Jennifer Lopez, die Beckhams, Madonna, Gwyneth Paltrow, Britney Spears oder auch Mariah Carey ließen sich von ihm einladen und einkleiden. Die Spice Girls pflegten eine enge Bindung zu dem Designer, ließen sich von ihm ihre Bühnenoutfits entwerfen und auch heute noch tragen gefeierte Superstars wie Taylor Swift Cavalli bei ihren Auftritten.
Privatzoo in der Toskana
Doch nicht nur Celebrities fühlten sich in den Kleidern des Designers wohl, jeder sollte sich in seiner Mode wie der Star seines eigenen Lebens vorkommen, selbstbewusst und unübersehbar. In Cavalli war die Aufmerksamkeit garantiert. Er selbst, vielfach verheiratet und selbsternannter Feminist, sah Frauen als die Hauptinspiration für seine Kleidung. "Die Frau ist meine Muse", ließ er verlauten. "Meine Muse war schon immer die sexy, glamouröse, kultivierte Frau, die Selbstbewusstsein ausstrahlt. Wenn überhaupt, wurde die Cavalli-Frau nur freigeistiger. Sie ist noch immer sexy, aber hat auch ein Bohemian-Element inne", beschrieb es Cavalli in einem Interview mit Fashion TV im Jahr 2012. Zwei jahre vorher war sein Label vom Luxury Brand Status Index auf den ersten Platz der Modemarken für Frauen gewählt worden.
Trotz seiner Beliebtheit begann das Unternehmen ab dem Jahr 2014 Verluste zu verzeichnen.

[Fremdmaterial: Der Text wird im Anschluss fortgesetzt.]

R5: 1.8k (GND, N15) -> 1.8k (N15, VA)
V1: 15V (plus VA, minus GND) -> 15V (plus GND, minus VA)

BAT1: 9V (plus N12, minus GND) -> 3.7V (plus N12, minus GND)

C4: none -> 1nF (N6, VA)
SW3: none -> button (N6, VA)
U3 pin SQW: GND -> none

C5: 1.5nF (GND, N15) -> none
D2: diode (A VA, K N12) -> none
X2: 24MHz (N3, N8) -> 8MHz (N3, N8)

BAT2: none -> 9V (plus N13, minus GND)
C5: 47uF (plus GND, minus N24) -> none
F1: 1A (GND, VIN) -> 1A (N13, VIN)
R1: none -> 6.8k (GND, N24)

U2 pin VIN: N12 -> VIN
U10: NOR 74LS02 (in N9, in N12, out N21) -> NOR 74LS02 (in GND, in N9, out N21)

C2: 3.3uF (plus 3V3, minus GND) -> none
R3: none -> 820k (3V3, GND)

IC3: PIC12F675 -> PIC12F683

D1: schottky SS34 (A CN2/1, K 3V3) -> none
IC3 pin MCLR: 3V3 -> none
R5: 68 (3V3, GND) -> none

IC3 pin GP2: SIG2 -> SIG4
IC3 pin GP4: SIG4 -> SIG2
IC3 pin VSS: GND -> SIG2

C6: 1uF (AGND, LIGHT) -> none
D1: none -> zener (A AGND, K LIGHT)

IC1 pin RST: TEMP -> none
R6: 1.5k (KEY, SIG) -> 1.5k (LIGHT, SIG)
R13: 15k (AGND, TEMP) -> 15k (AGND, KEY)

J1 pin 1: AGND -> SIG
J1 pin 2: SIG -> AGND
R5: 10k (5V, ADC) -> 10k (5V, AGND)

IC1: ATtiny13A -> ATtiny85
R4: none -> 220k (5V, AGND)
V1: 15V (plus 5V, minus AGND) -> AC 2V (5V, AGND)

Ein Jahr später verkaufte die Familie einen Anteil von 90 Prozent an die italienische Private-Equity-Gesellschaft Clessidra, die das Unternehmen mit 390 Millionen Euro bewertet haben soll. Im März 2019 beantragte das Unternehmen Insolvenzschutz und wurde später von der in Dubai ansässigen Vision Investment Company aufgekauft. Seit 2020 ist der sizilianische Designer Fausto Puglisi Kreativdirektor bei Cavalli. Indem er die alten Codes und Hypes wiederaufleben ließ, verzeichnete er finanziell große Erfolge.
Roberto Cavalli hinterlässt neben sechs Kindern ein 13 Hektar großes Anwesen in der toskanischen Landschaft, inklusive Weinbergen und mehreren Ferraris. Auch enthalten ist ein kleiner Privat-Zoo aus Papageien, einem Tiger, Leguanen, Affen und einer Perserkatze. Die Natur und die Tiere umgaben Roberto Cavalli bis zuletzt. Das Erbe, das er der Modewelt hinterlässt, ist ein noch größeres. Mit seinem oft verbreiteten Leitspruch "Übermaß ist Erfolg" feierte er ein hedonistisch grandioses Modeleben, ein im Leoprint getupftes Dolce Vita, das seinesgleichen sucht. Und gerade jetzt, wo der Boho-Stil sich mit dem 2000er-Kitsch vermischt, Fransen und Flatterkleider ins Vokabular zurückkehren und Bleichjeans nicht mehr undenkbar sind, erlebt Cavalli vielleicht sogar posthum noch mal seine ganz eigene Renaissance.